Task statement:
Reproduce exactly the line containing "[808,415,820,426] n -> [268,1055,294,1067] an" and each line after it until the listing ends, leaving pictures out.

□ □ □ □ □ □ □

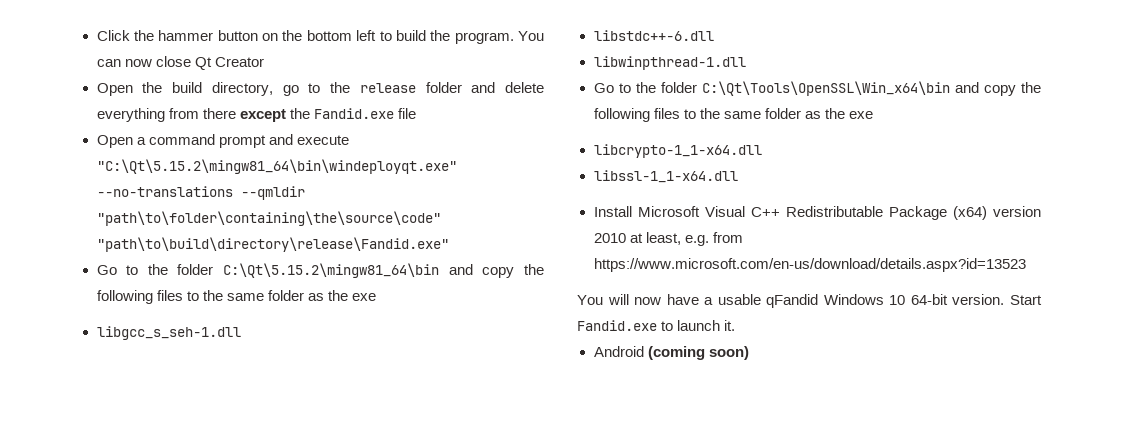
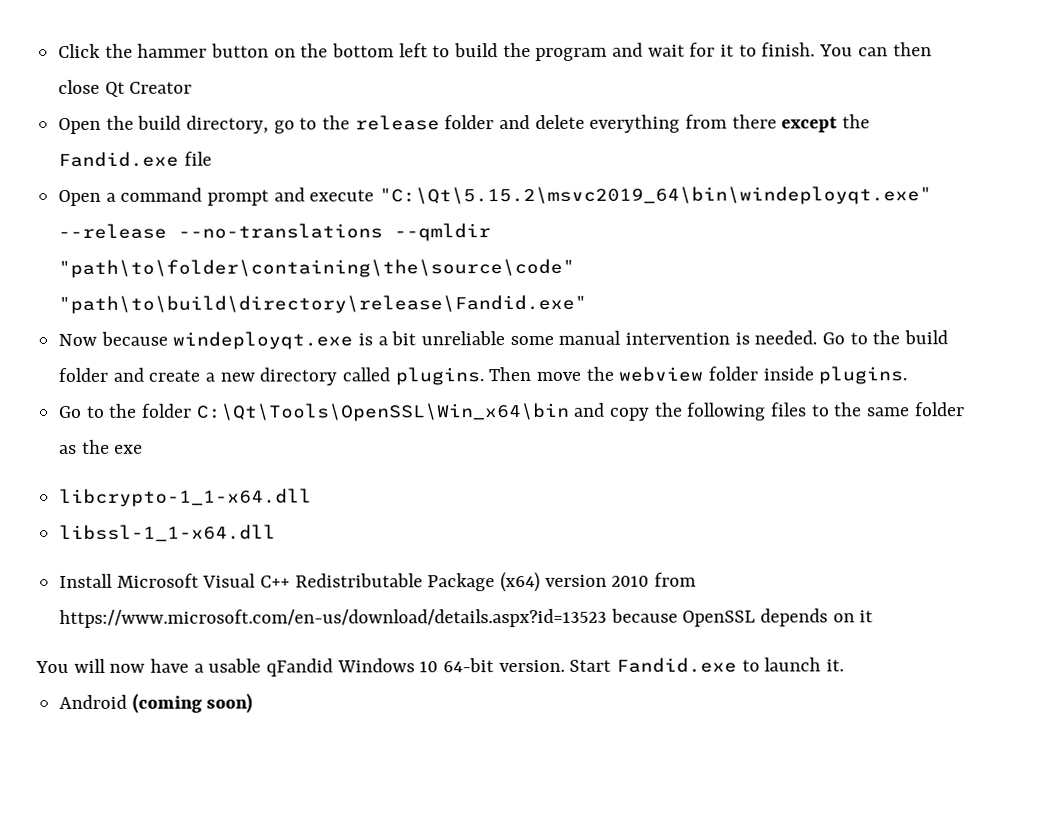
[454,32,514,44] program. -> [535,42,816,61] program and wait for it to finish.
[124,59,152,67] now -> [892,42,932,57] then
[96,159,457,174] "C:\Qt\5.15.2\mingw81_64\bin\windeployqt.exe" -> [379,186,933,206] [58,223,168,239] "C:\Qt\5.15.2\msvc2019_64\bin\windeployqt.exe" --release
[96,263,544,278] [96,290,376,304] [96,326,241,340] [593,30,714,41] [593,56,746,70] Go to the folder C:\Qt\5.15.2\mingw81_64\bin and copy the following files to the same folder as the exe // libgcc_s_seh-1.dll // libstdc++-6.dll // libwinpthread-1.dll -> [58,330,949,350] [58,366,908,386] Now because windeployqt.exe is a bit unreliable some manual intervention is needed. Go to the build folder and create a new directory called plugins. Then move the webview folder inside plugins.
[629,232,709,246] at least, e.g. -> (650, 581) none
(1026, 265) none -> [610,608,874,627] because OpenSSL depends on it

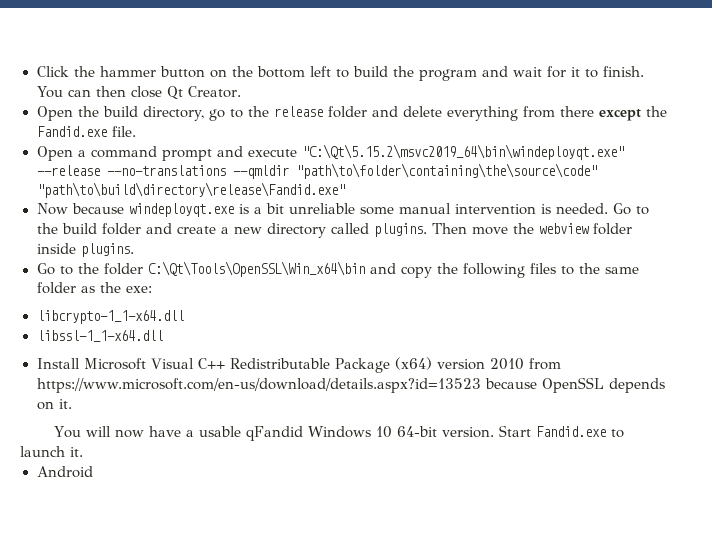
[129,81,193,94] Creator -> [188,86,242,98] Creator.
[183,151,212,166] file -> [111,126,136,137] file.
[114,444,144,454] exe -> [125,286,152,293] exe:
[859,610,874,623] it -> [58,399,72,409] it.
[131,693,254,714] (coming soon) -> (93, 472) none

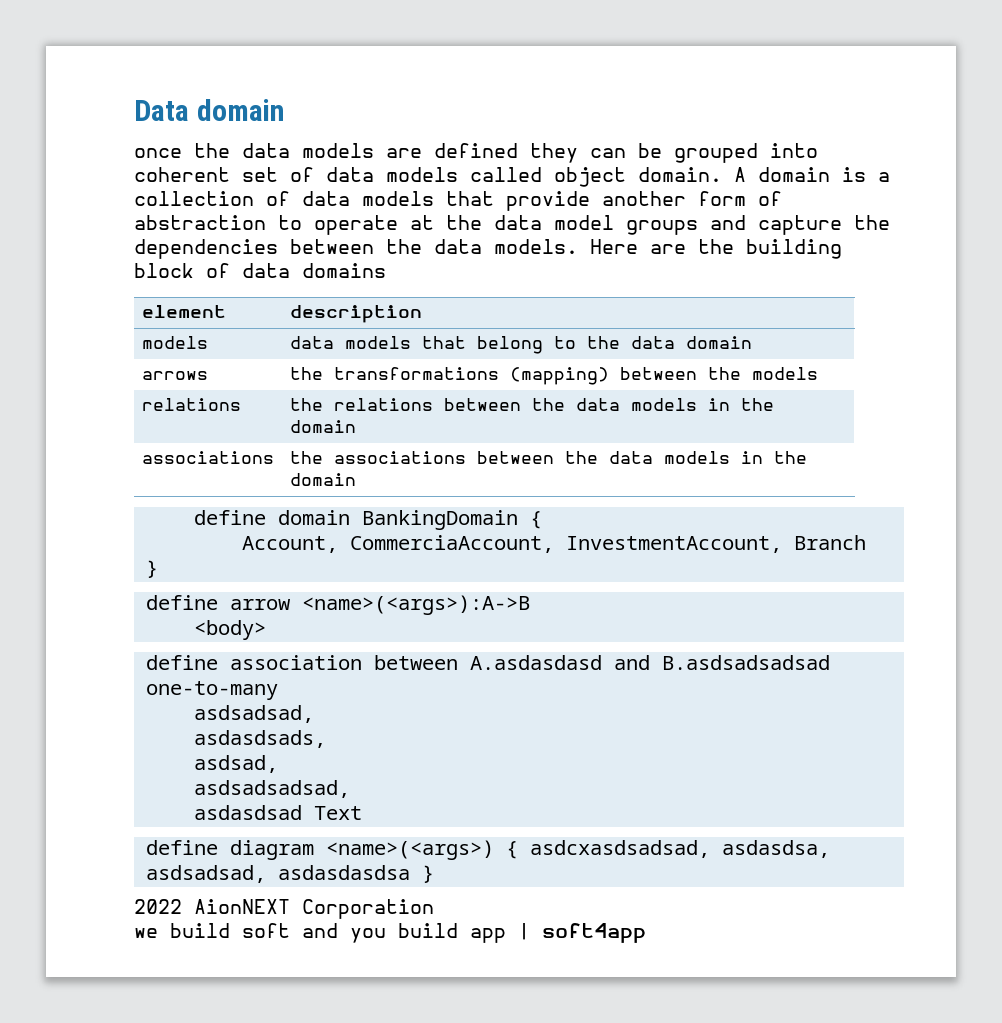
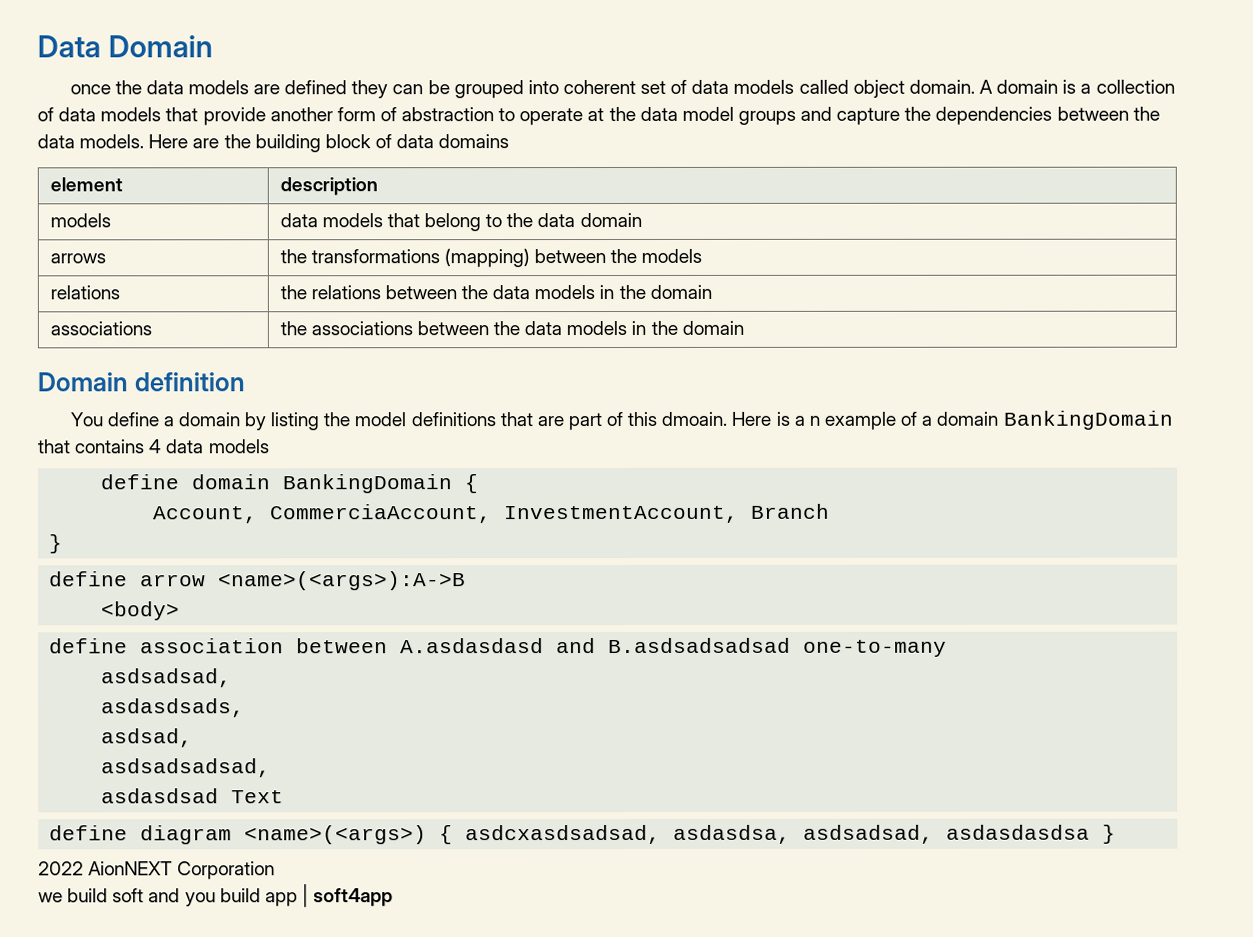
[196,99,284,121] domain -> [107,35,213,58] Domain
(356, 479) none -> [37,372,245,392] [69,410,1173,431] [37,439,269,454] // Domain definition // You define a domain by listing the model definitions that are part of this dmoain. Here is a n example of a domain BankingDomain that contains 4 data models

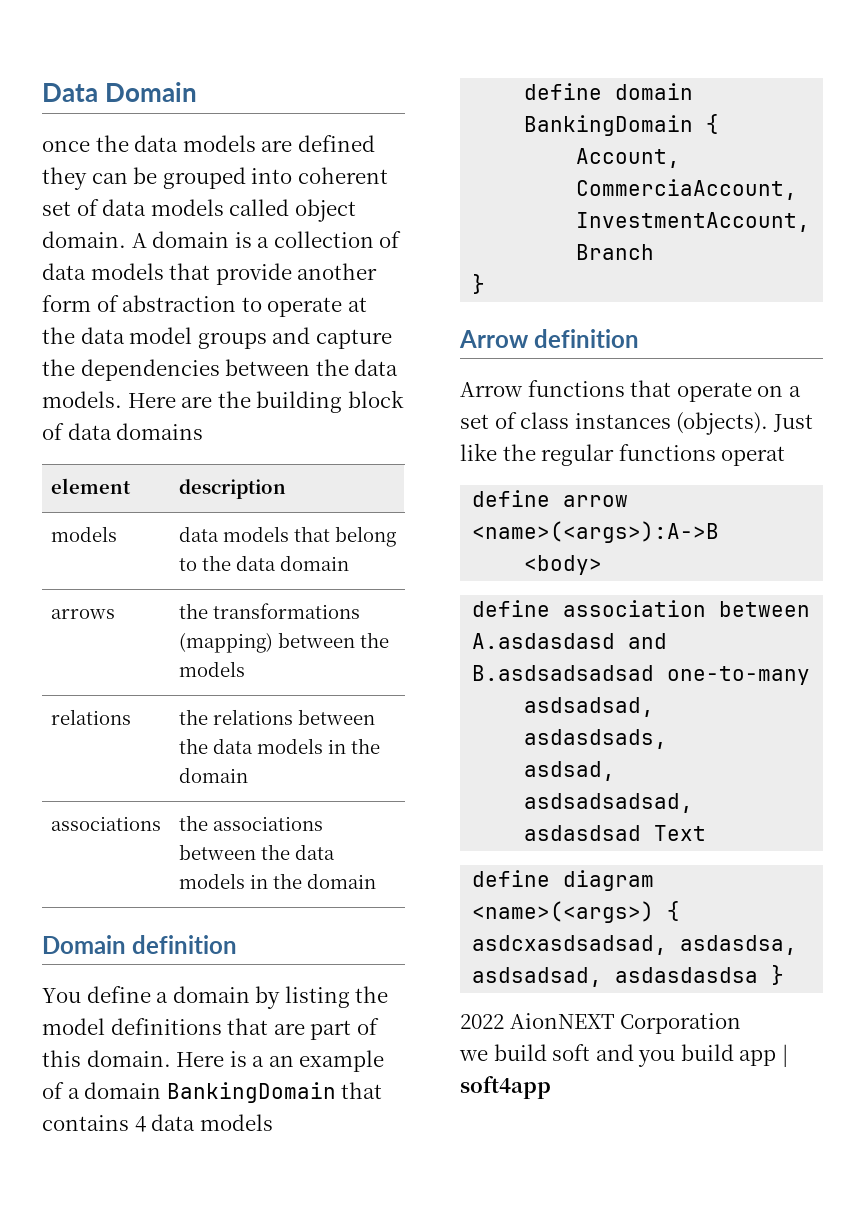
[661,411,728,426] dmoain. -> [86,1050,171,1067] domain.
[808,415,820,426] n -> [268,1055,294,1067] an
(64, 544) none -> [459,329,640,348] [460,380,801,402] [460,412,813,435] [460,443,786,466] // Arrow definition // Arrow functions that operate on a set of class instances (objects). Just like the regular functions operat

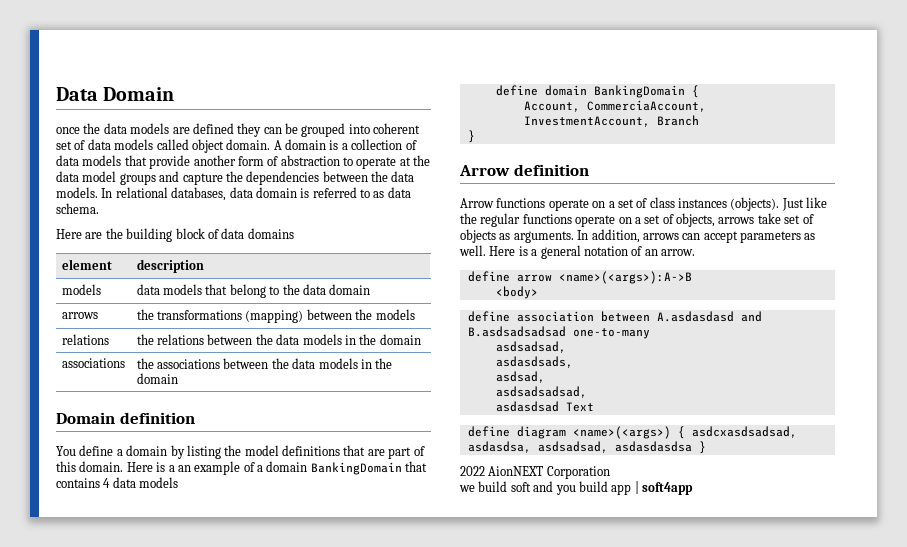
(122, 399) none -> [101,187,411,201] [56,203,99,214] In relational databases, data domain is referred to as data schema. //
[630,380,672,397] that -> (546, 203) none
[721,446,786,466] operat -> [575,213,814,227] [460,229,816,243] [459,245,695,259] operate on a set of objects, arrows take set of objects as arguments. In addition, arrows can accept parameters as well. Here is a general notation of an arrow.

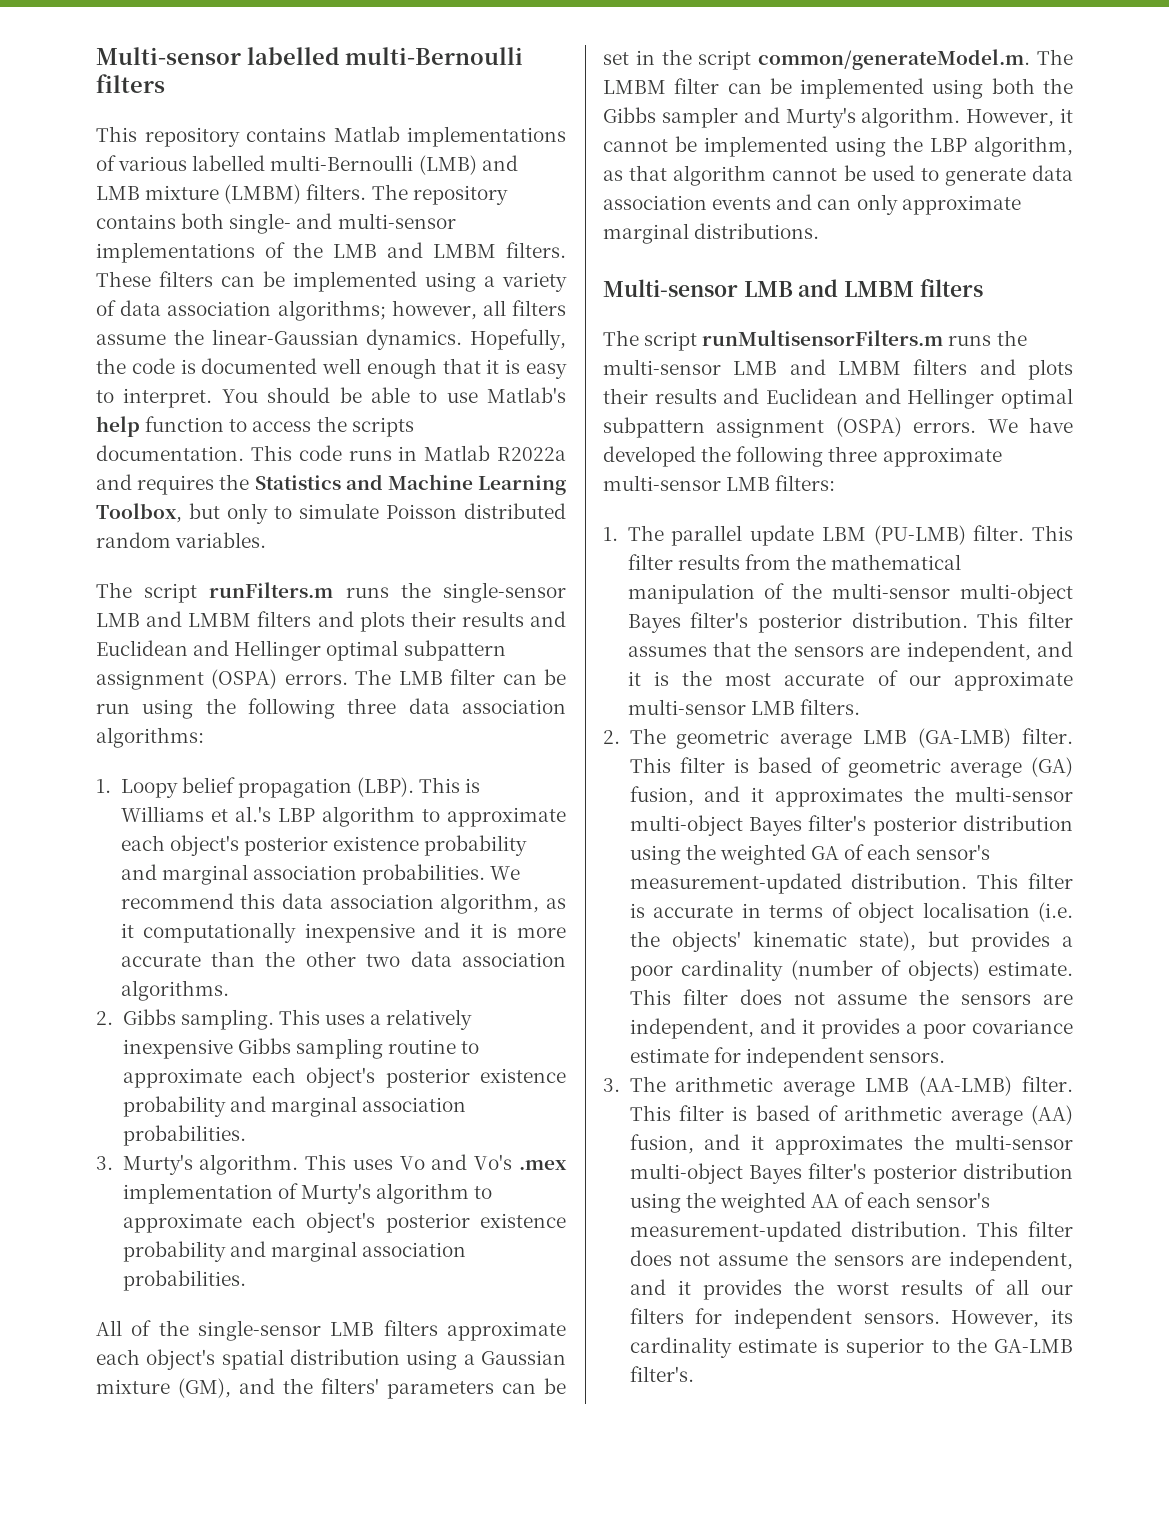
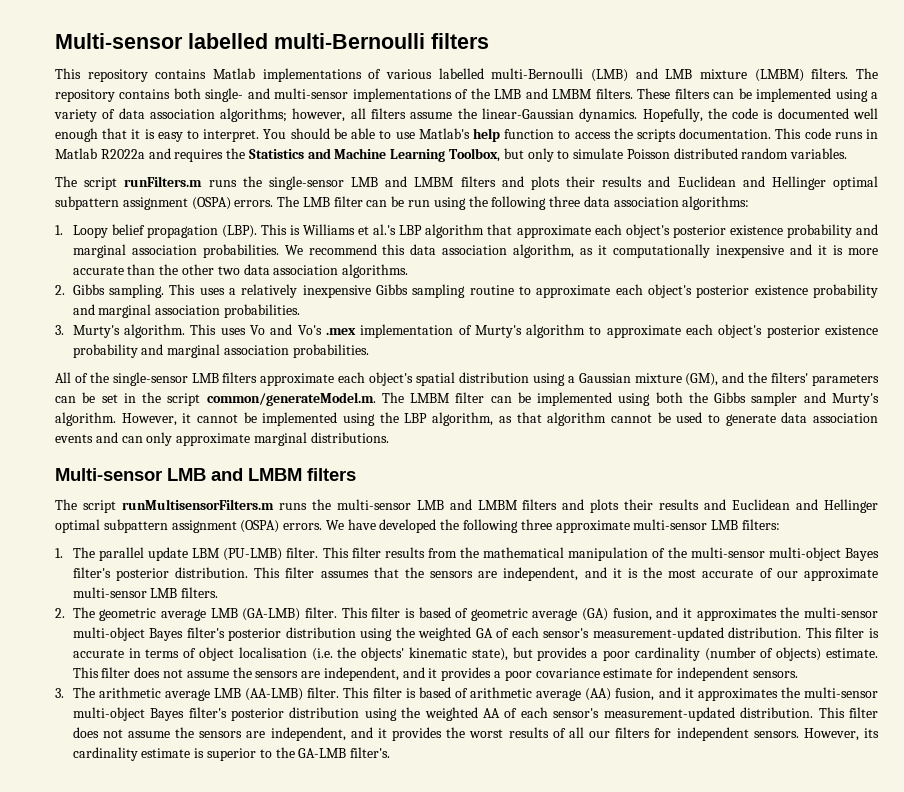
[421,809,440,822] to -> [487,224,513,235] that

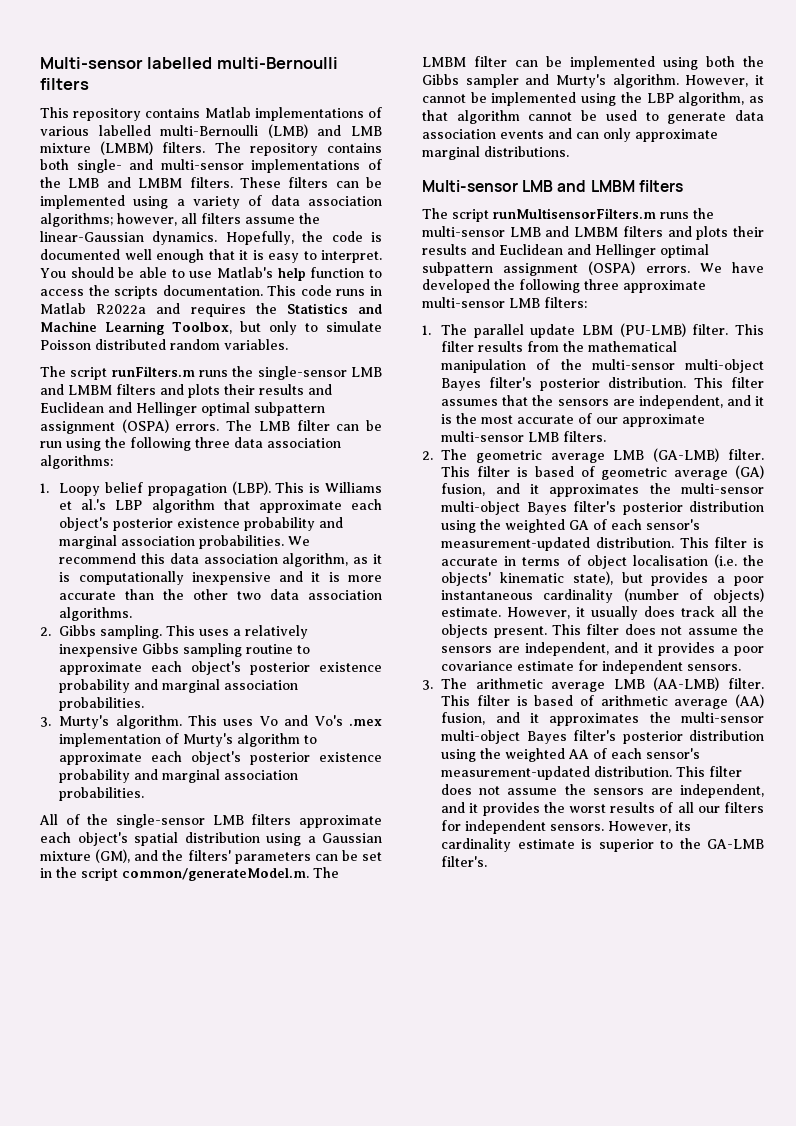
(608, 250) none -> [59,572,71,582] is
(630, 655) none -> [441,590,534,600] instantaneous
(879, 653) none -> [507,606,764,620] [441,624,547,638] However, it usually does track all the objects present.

□ □ □ □ □ □ □

Output of the exercise:
[808,415,820,426] n -> [268,1055,294,1067] an
(64, 544) none -> [459,329,640,348] [460,380,801,402] [460,412,813,435] [460,443,786,466] // Arrow definition // Arrow functions that operate on a set of class instances (objects). Just like the regular functions operat

(122, 399) none -> [101,187,411,201] [56,203,99,214] In relational databases, data domain is referred to as data schema. //
[630,380,672,397] that -> (546, 203) none
[721,446,786,466] operat -> [575,213,814,227] [460,229,816,243] [459,245,695,259] operate on a set of objects, arrows take set of objects as arguments. In addition, arrows can accept parameters as well. Here is a general notation of an arrow.

[421,809,440,822] to -> [487,224,513,235] that

(608, 250) none -> [59,572,71,582] is
(630, 655) none -> [441,590,534,600] instantaneous
(879, 653) none -> [507,606,764,620] [441,624,547,638] However, it usually does track all the objects present.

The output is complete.